Have you ever walked into a home, hopefully not yours, and felt immediately uncomfortable? It could be because design psychology was not considered when the home was decorated.
"Design psychology helps you to create a home to support your emotional needs," says Jeanette Fisher, design psychology professor and founder of Joy to the Home.
Sounds like you need to be lying down on a couch to grasp the concept in this newly-emerging field. Regardless, of the name, the concept is changing the way people feel in their homes. The premise of design psychology is to fulfill the users' emotional needs and not just decorate based on aesthetics.
"I studied interior design at Orange Coast College years ago and then we moved to Florida and we rehabbed a big home, a 6,000-square-foot Queen Anne Victorian. After we remodeled the kitchen it didn't feel right," says Fisher.
So she went to the University of Florida and started researching interior design as she puts it, "kind of backwards."
"I took all the elements of interior design and researched how people react on a physiological and psychological level. So actually I do designs for how you feel in relation to how a design element makes you react," says Fisher.
"So you would start with what you need in a home and how you want to feel in a space and then design details to support your senses," says Fisher.
One of the biggest factors for creating moods in a home is color. Whether you're deciding what color paint to put on the walls or what furniture to use, Fisher says start with one thing in mind.
"For home makeovers you would want to start with how you want to make people feel when they first see your home.
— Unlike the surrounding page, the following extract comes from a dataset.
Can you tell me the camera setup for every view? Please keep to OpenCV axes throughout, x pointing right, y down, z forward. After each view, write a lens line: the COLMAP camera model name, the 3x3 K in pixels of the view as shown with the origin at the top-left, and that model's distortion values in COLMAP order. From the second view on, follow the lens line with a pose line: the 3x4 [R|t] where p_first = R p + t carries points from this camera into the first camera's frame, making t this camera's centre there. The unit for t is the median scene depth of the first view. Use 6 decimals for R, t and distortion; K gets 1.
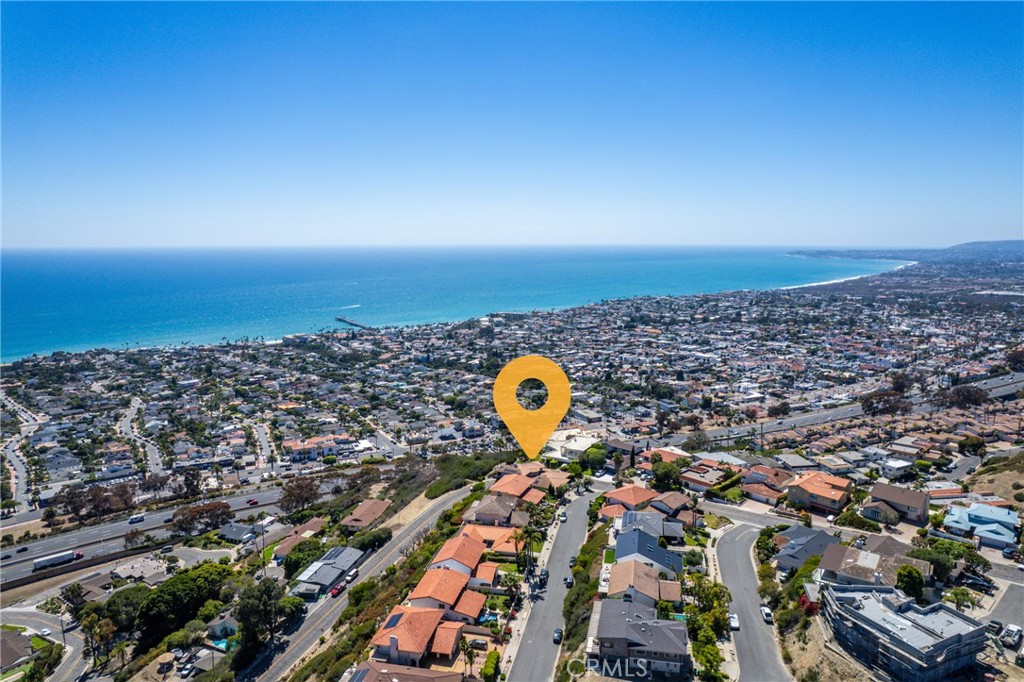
lens RADIAL K [[659.3, 0, 512.0], [0, 659.3, 341.0], [0, 0, 1]] dist [-0.078307, 0.068760]
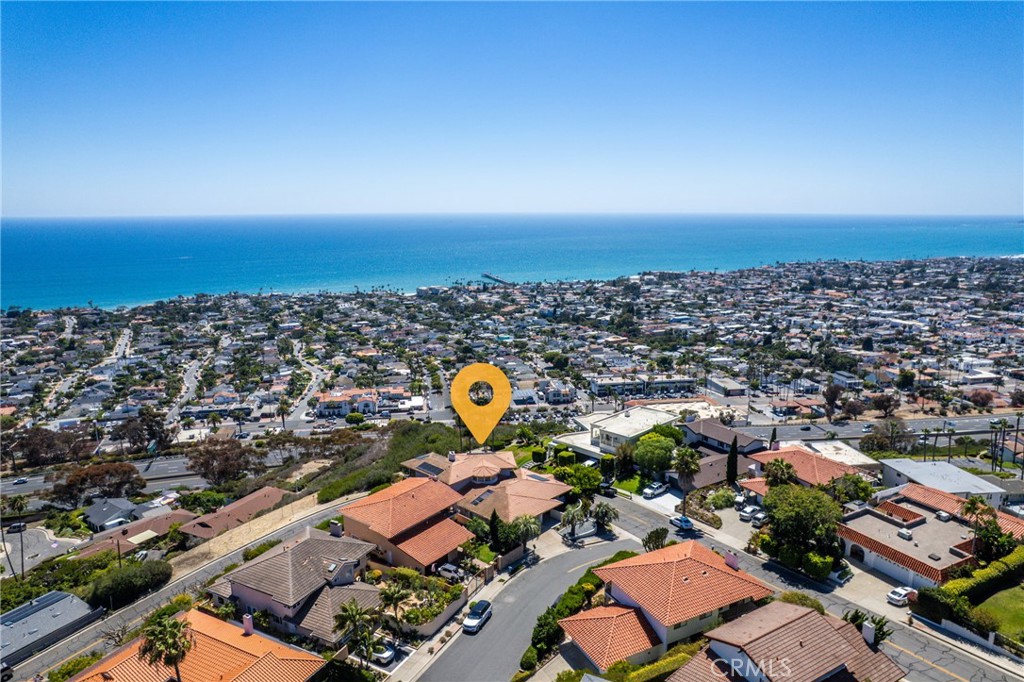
lens RADIAL K [[659.3, 0, 512.0], [0, 659.3, 341.0], [0, 0, 1]] dist [-0.078307, 0.068760]
pose [[0.966406, 0.050440, -0.252022, 0.048171], [-0.038696, 0.997931, 0.051344, 0.025843], [0.254090, -0.039867, 0.966359, 0.176393]]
Design psychology starts at the curb because I believe that the whole home is important, not just the interior. That's why I don't like to say it's interior design; it's residential design," says Fisher.
The psychology behind determining what paint to put on your walls is a colorful process; certain colors typically create very specific feelings for the majority of people. The mood you convey often depends on how the color is used.
For instance, painting an entire room red can make people feel anxious and can even elevate blood pressure. Yet using red as an accent in a room can be an attention grabber, make people lose track of time and even stimulate their appetite. Red, of course, is symbolic of love, heat, fire and passion.
Various shades of green symbolize nature and are becoming increasingly popular in home décor. Green is believed to be an easy color on the eye, provoking a neutral effect on the nervous system; think of the "green rooms" that are designed for people who are waiting to appear on television. Dark greens typically represent wealth and masculinity, while an olive green represents peace.
Some colors, such as bright yellow, should be used very sparingly. Researchers claim it's not an easy color on the eye. An entire room in yellow is fatiguing and can cause babies to cry and adults to become irritable. However, if used as an accent it can create a warm, vibrant, alert mood.
Before you paint, be sure to test out your emotional response to various colors. See if the feeling you get from viewing the colors matches the mood you wish to create for a particular room.